*** SELECTED TEXT

In a very real way, as the international Arabic media has expanded, the Palestinian media has grown more meager. The new satellite stations have plucked the best Palestinian reporters and editors for their widely-watched programming. Print journalists reporting daily events to international employers easily make two or three times the salary they would writing their own stories in the local press.

This brain drain has an impact. Copy editors at Palestinian dailies complain that reporters often leave out the usual "who, what, where and when", forcing them to become the true but unnamed authors. Palestinian newspapers are filled with near-press releases, a problem that was starkly illustrated when a Palestinian English daily tried to employ the same techniques. Without the elegance of Arabic to hide behind, articles were stripped down to simple context-less announcements by officials. And who are these officials? Despite the formal entrance of Hamas into the government, the various "bodies" that issue news statements on the political situation remain dominated by Fateh and the factions of the PLO.

One sees how the Palestinian press is also limited by language and its proximity to power. The establishment this year by Hamas of the daily newspaper Filistin is a break with the past, as the movement trains its own journalists and mainstreams sympathetic voices.

Very seldom do the Hebrew and Arabic medias engage each other. Maan in Bethlehem publishes a Hebrew edition of its news website. The news agency believes the service is mostly used by journalists. Periodically, Israeli anchors host Hebrew-speaking Palestinian journalists on their shows. I do not recall ever seeing or hearing a Jewish Israeli reporter on a Palestinian news program; Arabic satellite TV is a stark contrast, however.

But the creeping influence of separation is difficult to ignore. Very few Palestinian journalists in the West Bank and Gaza are given permits allowing access to Israel. For long periods at a time Israeli journalists, including Arab-Israelis, have been blocked by the state from entering the Gaza Strip. And all this week, Israel's Hebrew-language satellite channels have been scrambled in the West Bank--likely from interference from Israel's hovering spy drones.

******

## TASKS TO COMPLETE
**1)** In the passage on Palestinian media, which outlet in Bethlehem publishes a Hebrew edition of its news website?
**2)** Edit the listing, replacing "every image" with "each photo" and keeping everything else the same. Leave the pictures out of your answer.
The passage on Palestinian media and the listing come from unrelated sources.

*** DATA BLOCK

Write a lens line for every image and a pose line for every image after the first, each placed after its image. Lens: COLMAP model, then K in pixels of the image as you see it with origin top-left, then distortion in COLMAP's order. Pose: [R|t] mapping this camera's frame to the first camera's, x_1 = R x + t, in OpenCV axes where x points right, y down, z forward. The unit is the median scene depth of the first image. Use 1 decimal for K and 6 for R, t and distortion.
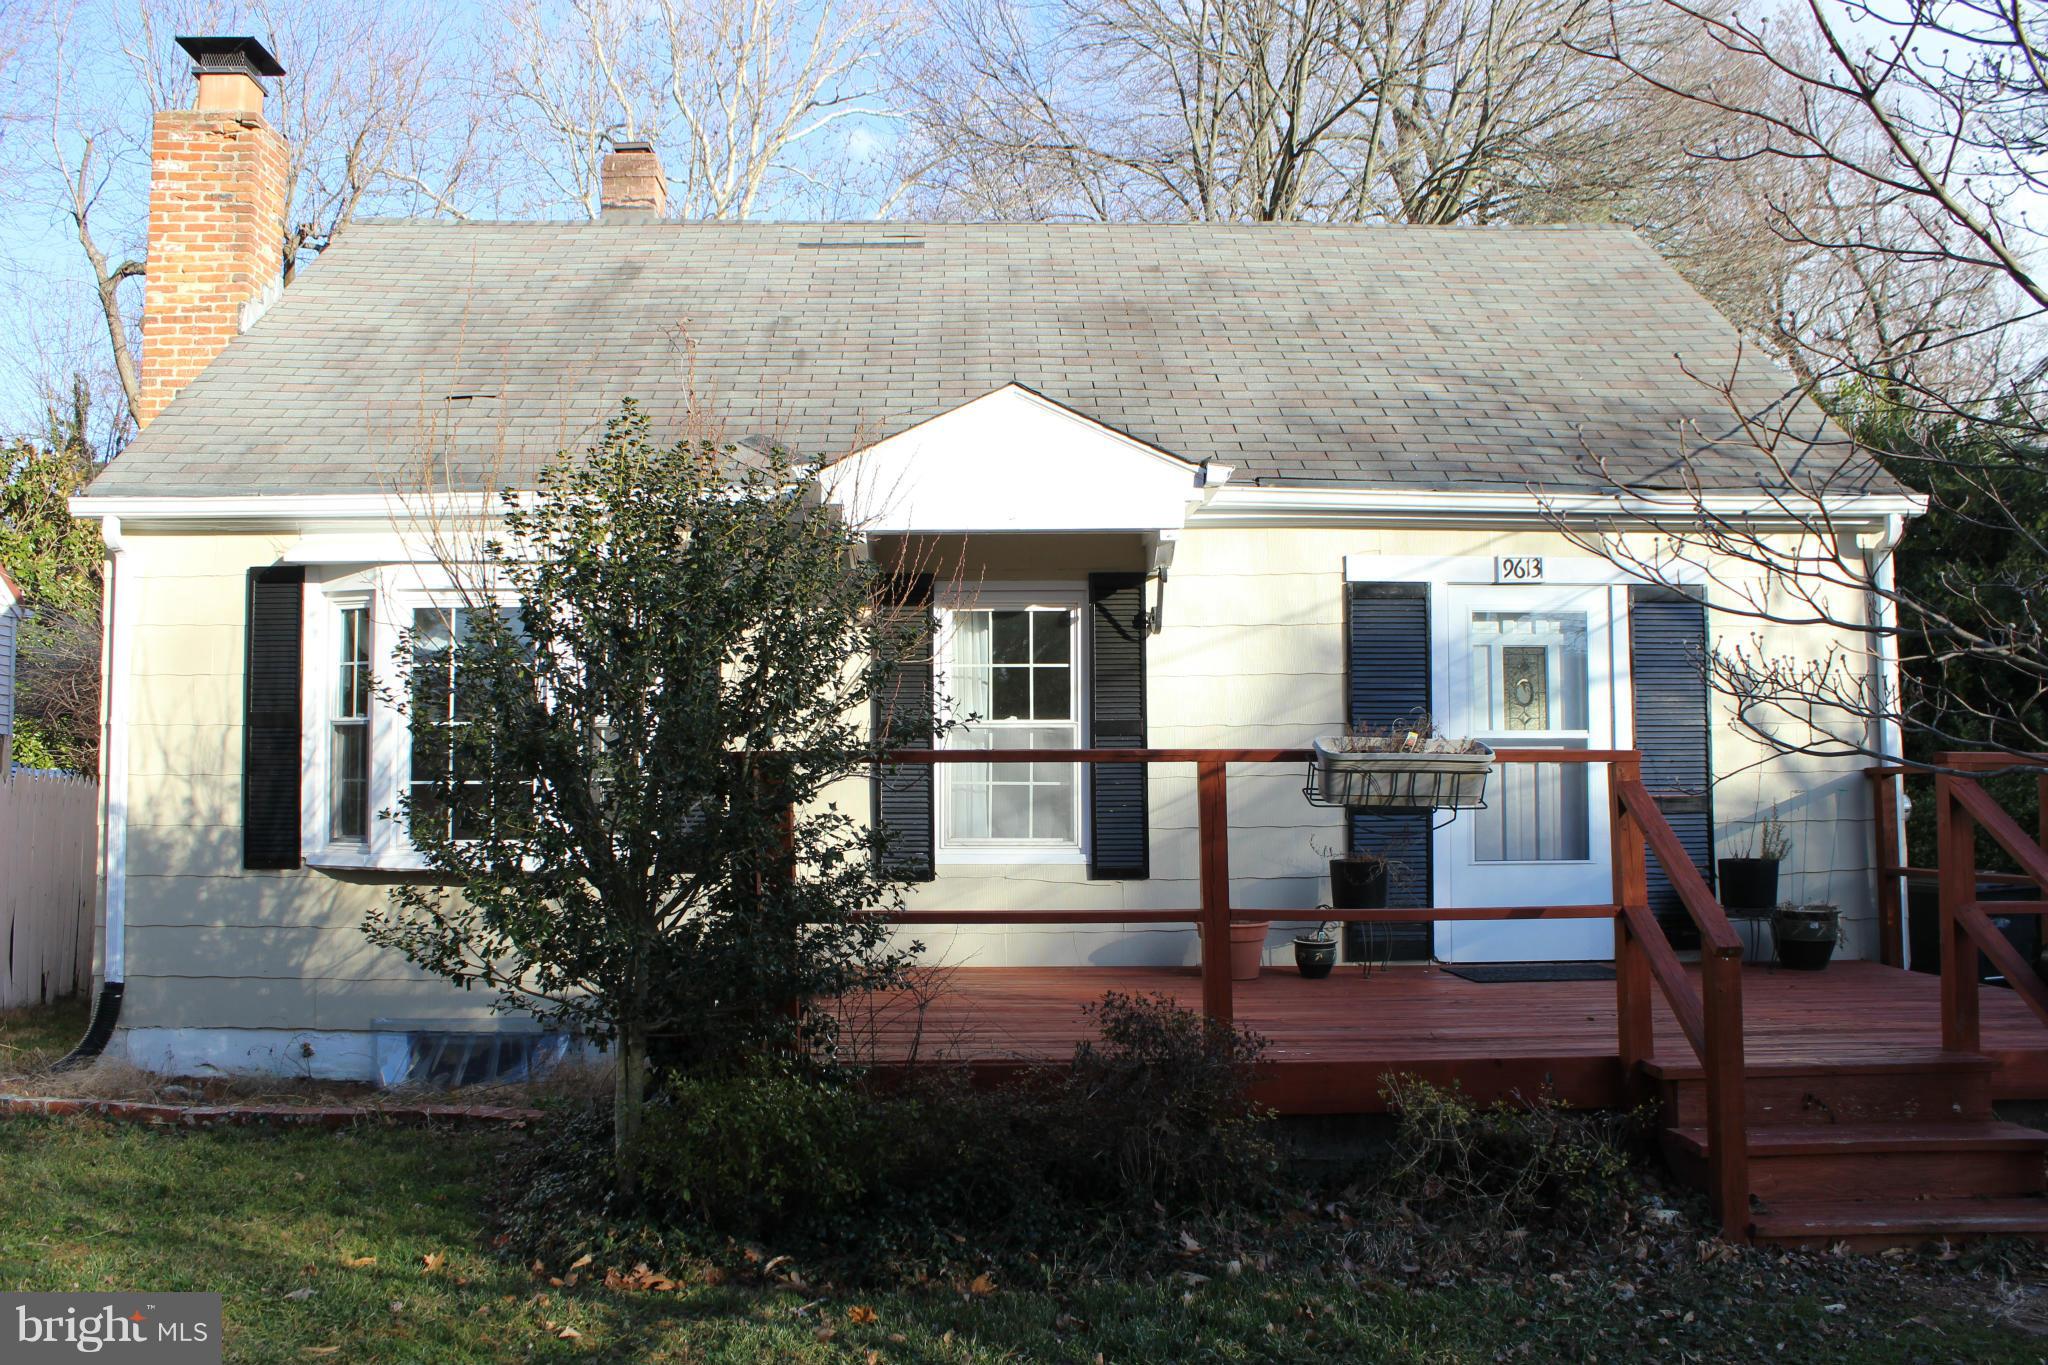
lens RADIAL K [[1715.4, 0, 1027.0], [0, 1715.4, 707.1], [0, 0, 1]] dist [-0.201060, 0.199093]
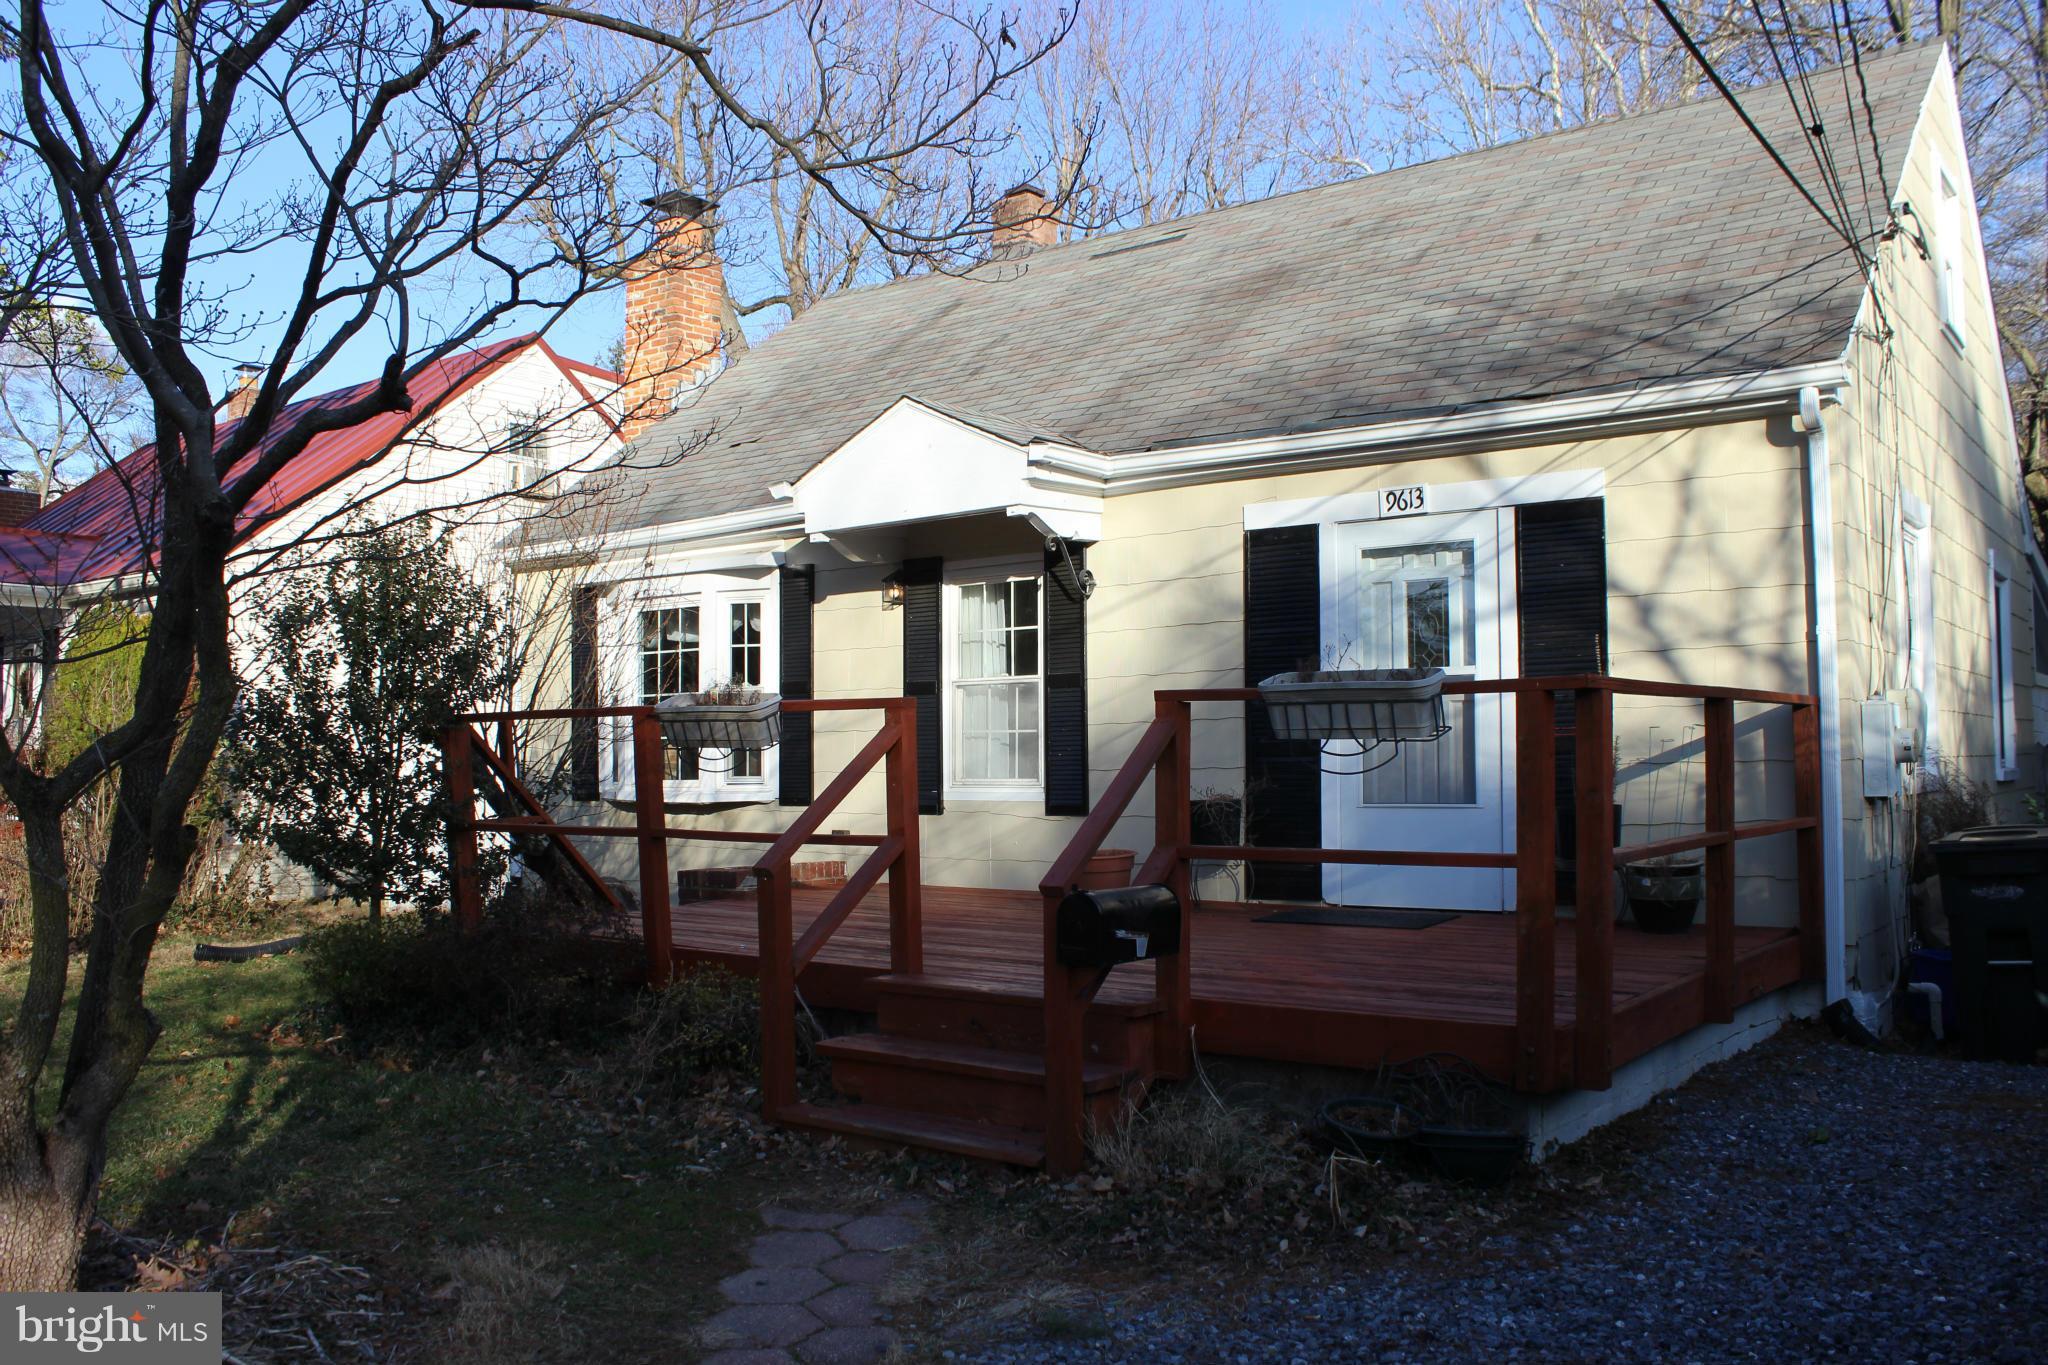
lens RADIAL K [[1715.4, 0, 1027.0], [0, 1715.4, 707.1], [0, 0, 1]] dist [-0.201060, 0.199093]
pose [[0.776341, -0.024940, -0.629820, 0.734509], [0.041298, 0.999082, 0.011344, 0.015706], [0.628959, -0.034817, 0.776659, 0.110941]]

******

## RESPONSES
**1)** Maan

**2)**
Write a lens line for each photo and a pose line for each photo after the first, each placed after its image. Lens: COLMAP model, then K in pixels of the image as you see it with origin top-left, then distortion in COLMAP's order. Pose: [R|t] mapping this camera's frame to the first camera's, x_1 = R x + t, in OpenCV axes where x points right, y down, z forward. The unit is the median scene depth of the first image. Use 1 decimal for K and 6 for R, t and distortion.
lens RADIAL K [[1715.4, 0, 1027.0], [0, 1715.4, 707.1], [0, 0, 1]] dist [-0.201060, 0.199093]
lens RADIAL K [[1715.4, 0, 1027.0], [0, 1715.4, 707.1], [0, 0, 1]] dist [-0.201060, 0.199093]
pose [[0.776341, -0.024940, -0.629820, 0.734509], [0.041298, 0.999082, 0.011344, 0.015706], [0.628959, -0.034817, 0.776659, 0.110941]]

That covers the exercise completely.